⟨

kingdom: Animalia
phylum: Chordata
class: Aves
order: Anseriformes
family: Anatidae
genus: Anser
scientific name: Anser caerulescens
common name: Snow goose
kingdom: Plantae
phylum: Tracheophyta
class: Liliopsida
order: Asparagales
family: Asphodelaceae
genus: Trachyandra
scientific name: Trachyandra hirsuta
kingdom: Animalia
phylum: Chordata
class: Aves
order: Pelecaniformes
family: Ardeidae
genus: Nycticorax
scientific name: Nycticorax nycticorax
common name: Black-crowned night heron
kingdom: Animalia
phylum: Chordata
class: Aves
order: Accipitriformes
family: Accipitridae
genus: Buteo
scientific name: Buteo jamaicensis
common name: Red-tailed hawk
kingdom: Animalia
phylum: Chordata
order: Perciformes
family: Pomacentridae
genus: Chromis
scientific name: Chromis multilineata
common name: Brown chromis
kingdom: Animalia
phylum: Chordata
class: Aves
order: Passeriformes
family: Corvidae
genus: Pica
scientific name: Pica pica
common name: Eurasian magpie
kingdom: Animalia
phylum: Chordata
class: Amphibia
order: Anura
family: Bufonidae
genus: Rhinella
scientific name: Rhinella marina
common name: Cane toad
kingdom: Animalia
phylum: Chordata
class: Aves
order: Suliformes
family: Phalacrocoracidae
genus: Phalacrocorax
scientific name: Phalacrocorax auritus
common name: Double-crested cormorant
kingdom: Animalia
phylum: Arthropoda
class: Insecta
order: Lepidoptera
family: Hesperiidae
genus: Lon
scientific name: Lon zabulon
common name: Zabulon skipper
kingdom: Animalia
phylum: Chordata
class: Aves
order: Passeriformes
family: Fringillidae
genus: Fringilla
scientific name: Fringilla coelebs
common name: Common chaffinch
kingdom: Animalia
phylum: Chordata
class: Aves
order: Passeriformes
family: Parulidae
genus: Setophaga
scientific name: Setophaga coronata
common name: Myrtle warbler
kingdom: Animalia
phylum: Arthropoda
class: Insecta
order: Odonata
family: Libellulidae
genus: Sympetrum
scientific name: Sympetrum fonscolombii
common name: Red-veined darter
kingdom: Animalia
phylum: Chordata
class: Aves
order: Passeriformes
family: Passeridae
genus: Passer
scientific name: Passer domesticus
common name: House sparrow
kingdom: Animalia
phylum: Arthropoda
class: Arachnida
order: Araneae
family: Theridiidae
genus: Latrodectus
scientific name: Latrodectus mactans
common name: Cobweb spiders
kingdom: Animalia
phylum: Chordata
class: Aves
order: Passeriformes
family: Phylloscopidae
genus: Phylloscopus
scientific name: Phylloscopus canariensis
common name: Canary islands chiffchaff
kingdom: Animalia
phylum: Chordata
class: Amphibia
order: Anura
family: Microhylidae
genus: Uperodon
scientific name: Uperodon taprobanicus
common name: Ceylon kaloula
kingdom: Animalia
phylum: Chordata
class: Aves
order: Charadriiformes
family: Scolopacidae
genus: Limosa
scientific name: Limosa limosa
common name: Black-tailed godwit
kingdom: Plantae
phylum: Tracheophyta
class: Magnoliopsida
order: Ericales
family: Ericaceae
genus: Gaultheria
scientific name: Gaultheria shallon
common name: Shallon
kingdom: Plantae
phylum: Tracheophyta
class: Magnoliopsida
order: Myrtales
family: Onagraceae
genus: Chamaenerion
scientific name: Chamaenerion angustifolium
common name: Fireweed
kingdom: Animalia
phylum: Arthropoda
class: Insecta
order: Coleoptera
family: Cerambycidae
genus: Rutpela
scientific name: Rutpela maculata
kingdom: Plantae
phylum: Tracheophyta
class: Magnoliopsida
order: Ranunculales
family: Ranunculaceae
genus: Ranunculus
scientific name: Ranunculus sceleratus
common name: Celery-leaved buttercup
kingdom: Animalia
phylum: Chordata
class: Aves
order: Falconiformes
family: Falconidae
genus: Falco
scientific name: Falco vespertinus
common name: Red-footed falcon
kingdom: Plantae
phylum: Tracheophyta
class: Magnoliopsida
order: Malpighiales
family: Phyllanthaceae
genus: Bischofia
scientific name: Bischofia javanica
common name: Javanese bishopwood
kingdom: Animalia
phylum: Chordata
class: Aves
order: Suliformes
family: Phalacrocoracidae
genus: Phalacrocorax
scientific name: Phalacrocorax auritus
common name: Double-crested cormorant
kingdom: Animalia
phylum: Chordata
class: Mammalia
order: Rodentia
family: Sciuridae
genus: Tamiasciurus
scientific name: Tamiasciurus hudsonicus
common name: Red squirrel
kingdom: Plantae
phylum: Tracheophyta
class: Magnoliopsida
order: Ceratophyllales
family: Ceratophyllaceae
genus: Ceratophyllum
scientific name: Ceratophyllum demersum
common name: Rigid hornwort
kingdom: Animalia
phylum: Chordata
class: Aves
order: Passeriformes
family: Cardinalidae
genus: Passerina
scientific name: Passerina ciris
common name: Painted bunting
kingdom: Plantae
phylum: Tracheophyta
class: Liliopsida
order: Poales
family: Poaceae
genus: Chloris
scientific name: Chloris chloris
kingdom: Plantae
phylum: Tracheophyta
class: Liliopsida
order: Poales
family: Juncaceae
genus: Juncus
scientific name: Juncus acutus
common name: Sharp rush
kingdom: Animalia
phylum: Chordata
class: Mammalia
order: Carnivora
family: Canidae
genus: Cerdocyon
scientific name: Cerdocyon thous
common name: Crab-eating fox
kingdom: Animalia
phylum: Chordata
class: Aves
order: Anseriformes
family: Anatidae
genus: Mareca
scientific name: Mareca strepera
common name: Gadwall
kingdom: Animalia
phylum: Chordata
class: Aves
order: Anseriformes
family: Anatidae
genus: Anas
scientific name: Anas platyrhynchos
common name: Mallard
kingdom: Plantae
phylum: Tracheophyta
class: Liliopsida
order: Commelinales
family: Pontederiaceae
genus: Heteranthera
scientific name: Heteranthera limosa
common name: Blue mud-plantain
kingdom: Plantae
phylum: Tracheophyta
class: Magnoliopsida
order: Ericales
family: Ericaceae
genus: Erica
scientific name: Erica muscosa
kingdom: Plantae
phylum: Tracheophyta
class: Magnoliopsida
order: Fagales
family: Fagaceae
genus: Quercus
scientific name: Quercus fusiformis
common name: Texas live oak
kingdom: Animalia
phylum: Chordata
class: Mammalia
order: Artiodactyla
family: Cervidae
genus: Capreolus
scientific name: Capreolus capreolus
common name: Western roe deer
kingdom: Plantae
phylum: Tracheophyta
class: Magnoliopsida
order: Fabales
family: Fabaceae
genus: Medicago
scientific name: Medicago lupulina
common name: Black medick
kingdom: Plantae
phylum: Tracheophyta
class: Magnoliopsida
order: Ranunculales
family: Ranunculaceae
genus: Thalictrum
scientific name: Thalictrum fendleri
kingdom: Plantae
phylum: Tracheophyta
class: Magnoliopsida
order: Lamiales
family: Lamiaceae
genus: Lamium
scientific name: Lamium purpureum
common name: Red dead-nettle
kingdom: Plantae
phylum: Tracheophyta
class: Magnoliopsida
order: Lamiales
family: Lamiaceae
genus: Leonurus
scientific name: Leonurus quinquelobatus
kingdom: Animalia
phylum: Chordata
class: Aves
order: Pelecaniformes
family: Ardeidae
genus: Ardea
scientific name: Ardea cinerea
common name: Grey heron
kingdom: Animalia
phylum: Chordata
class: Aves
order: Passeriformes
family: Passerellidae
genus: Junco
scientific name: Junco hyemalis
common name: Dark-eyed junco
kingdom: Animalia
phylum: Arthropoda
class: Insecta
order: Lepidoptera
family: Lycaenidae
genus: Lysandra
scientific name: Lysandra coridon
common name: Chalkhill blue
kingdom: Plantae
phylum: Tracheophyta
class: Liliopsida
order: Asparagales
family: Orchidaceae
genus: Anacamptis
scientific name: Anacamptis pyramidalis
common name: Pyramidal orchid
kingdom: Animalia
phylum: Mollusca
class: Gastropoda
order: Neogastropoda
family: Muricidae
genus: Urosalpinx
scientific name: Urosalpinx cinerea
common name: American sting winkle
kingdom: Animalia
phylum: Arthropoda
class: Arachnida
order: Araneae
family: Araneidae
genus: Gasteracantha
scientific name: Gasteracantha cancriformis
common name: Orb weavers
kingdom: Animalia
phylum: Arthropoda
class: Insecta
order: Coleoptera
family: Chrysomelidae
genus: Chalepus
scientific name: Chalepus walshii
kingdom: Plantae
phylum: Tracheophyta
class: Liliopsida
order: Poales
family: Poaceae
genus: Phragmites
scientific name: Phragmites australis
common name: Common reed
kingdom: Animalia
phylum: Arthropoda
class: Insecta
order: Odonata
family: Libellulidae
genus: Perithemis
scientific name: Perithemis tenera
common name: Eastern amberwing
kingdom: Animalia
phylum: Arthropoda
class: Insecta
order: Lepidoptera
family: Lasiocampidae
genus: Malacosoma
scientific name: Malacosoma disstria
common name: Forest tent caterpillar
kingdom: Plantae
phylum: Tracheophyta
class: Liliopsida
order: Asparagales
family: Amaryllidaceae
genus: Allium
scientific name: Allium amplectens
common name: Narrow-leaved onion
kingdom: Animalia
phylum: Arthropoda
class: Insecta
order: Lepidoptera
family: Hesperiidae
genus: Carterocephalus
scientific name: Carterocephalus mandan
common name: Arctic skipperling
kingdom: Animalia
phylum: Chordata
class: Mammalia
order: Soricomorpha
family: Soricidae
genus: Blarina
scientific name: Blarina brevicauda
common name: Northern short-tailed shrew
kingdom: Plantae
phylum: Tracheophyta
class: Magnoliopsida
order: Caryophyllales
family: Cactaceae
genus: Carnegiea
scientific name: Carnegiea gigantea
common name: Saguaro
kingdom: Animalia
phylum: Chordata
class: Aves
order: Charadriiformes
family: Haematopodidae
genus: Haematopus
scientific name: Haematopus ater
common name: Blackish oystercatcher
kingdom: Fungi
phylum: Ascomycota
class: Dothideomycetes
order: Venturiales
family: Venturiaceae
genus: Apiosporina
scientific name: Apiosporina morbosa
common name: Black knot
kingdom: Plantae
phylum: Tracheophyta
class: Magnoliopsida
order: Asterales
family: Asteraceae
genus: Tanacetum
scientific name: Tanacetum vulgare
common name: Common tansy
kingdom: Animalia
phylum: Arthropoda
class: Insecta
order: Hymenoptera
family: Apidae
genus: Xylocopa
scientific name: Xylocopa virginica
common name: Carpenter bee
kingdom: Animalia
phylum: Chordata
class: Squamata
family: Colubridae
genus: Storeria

⟩

● **Exercise**
Copy out the data from the line containing "order: Neogastropoda" down to the line containing "genus: Gasteracantha", substituting "vernacular name" for "common name" and leaving everything else unchanged.

● **Task response**
order: Neogastropoda
family: Muricidae
genus: Urosalpinx
scientific name: Urosalpinx cinerea
vernacular name: American sting winkle
kingdom: Animalia
phylum: Arthropoda
class: Arachnida
order: Araneae
family: Araneidae
genus: Gasteracantha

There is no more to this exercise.